Data extract ->
»»

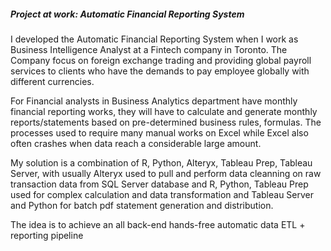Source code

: ##### Project at work: Automatic Financial Reporting System

I developed the Automatic Financial Reporting System when I work as Business Intelligence Analyst at a Fintech company in Toronto. The Company focus on foreign exchange trading and providing global payroll services to clients who have the demands to pay employee globally with different currencies.

For Financial analysts in Business Analytics department have monthly financial reporting works, they will have to calculate and generate monthly reports/statements based on pre-determined business rules, formulas. The processes used to require many manual works on Excel while Excel also often crashes when data reach a considerable large amount.

My solution is a combination of R, Python, Alteryx, Tableau Prep, Tableau Server, with usually Alteryx used to pull and perform data cleanning on raw transaction data from SQL Server database and R, Python, Tableau Prep used for complex calculation and data transformation and Tableau Server and Python for batch pdf statement generation and distribution.

The idea is to achieve an all back-end hands-free automatic data ETL + reporting pipeline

««

What you are asked to do ->
Repeat exactly, and only, the lines of the records above, starting with the line that contains "I developed the" and ending with the final line, both included.

Reply to the task ->
I developed the Automatic Financial Reporting System when I work as Business Intelligence Analyst at a Fintech company in Toronto. The Company focus on foreign exchange trading and providing global payroll services to clients who have the demands to pay employee globally with different currencies.

For Financial analysts in Business Analytics department have monthly financial reporting works, they will have to calculate and generate monthly reports/statements based on pre-determined business rules, formulas. The processes used to require many manual works on Excel while Excel also often crashes when data reach a considerable large amount.

My solution is a combination of R, Python, Alteryx, Tableau Prep, Tableau Server, with usually Alteryx used to pull and perform data cleanning on raw transaction data from SQL Server database and R, Python, Tableau Prep used for complex calculation and data transformation and Tableau Server and Python for batch pdf statement generation and distribution.

The idea is to achieve an all back-end hands-free automatic data ETL + reporting pipeline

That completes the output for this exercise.